Your copy must hold all of the data below, unchanged and without images.

• • •

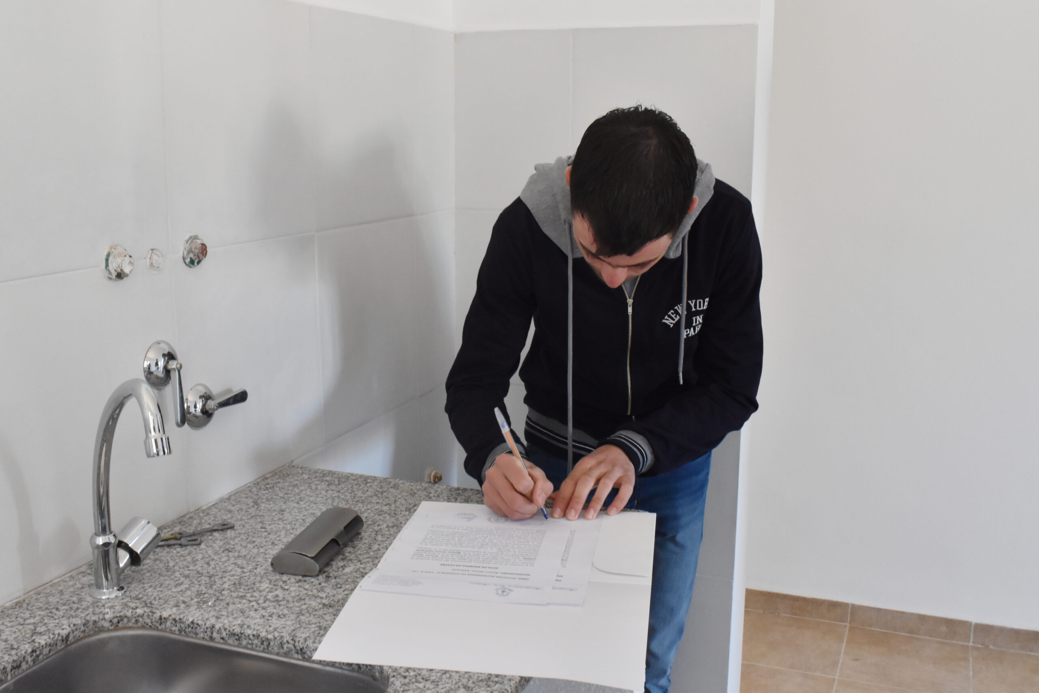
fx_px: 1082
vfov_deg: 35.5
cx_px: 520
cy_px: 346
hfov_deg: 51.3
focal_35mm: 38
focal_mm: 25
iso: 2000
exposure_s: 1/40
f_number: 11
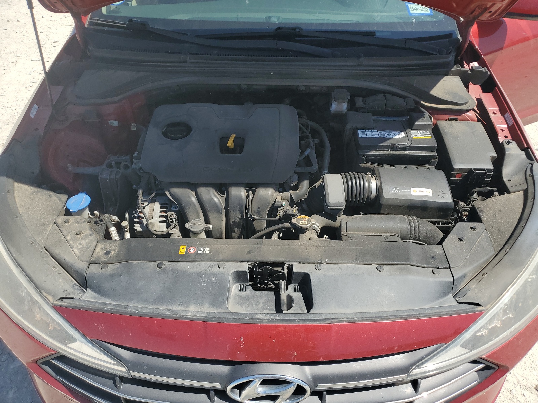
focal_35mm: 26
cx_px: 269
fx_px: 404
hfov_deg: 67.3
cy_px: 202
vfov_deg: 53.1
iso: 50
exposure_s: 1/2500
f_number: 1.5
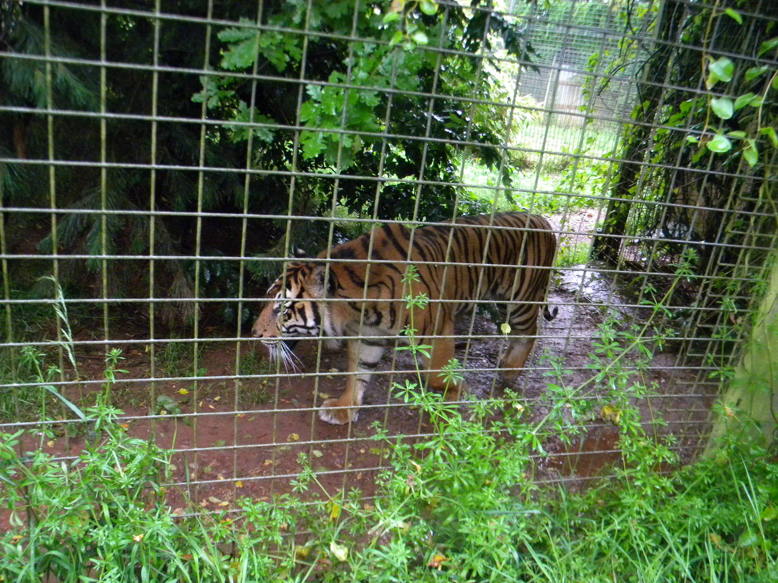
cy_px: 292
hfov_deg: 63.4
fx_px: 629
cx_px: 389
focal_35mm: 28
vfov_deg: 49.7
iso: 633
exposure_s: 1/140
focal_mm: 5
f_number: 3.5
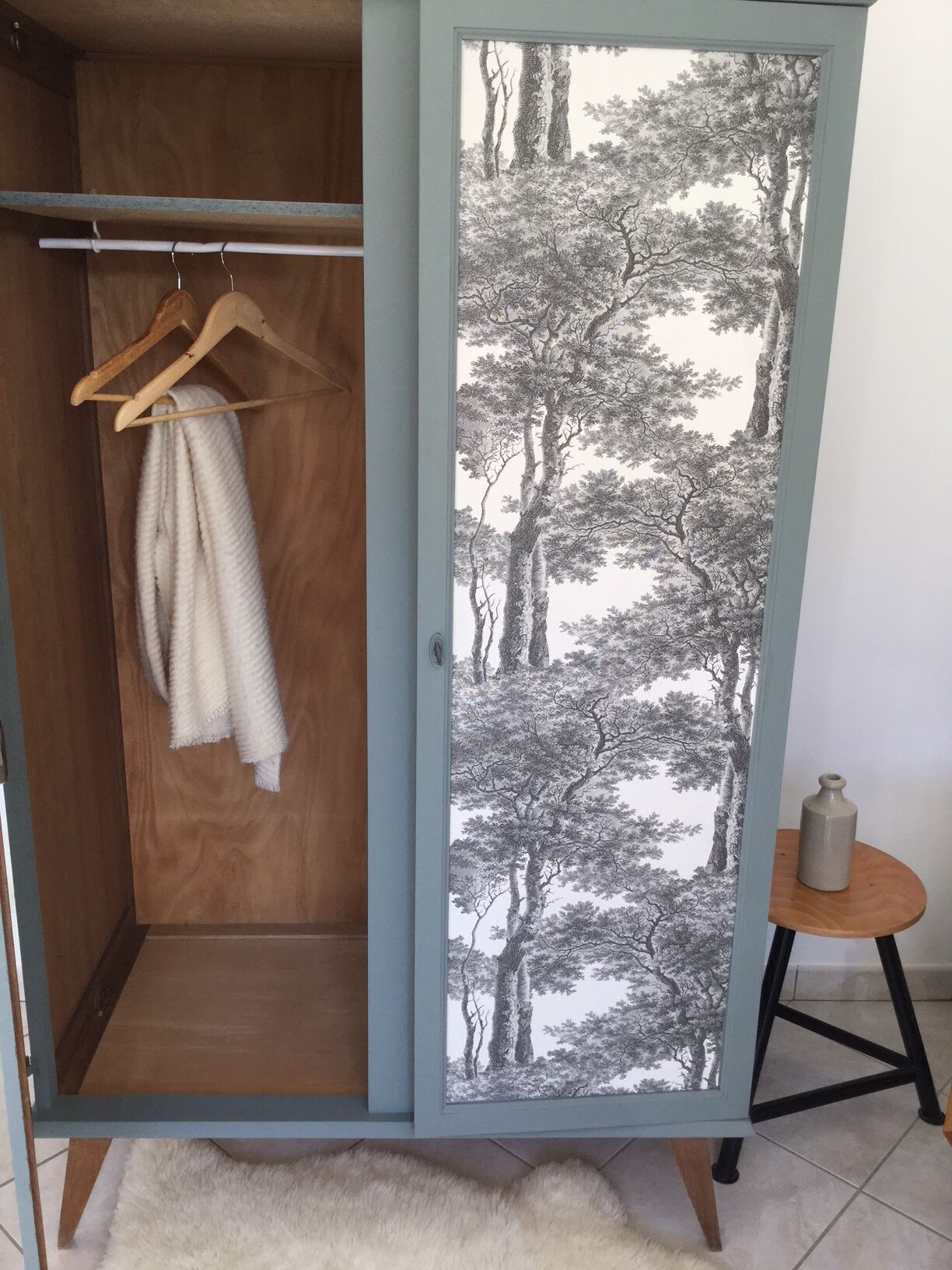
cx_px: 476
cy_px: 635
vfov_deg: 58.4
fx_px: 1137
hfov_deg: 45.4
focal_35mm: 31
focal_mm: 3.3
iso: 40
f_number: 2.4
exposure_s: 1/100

• • •

* Answer for the task
fx_px: 1082
vfov_deg: 35.5
cx_px: 520
cy_px: 346
hfov_deg: 51.3
focal_35mm: 38
focal_mm: 25
iso: 2000
exposure_s: 1/40
f_number: 11
focal_35mm: 26
cx_px: 269
fx_px: 404
hfov_deg: 67.3
cy_px: 202
vfov_deg: 53.1
iso: 50
exposure_s: 1/2500
f_number: 1.5
cy_px: 292
hfov_deg: 63.4
fx_px: 629
cx_px: 389
focal_35mm: 28
vfov_deg: 49.7
iso: 633
exposure_s: 1/140
focal_mm: 5
f_number: 3.5
cx_px: 476
cy_px: 635
vfov_deg: 58.4
fx_px: 1137
hfov_deg: 45.4
focal_35mm: 31
focal_mm: 3.3
iso: 40
f_number: 2.4
exposure_s: 1/100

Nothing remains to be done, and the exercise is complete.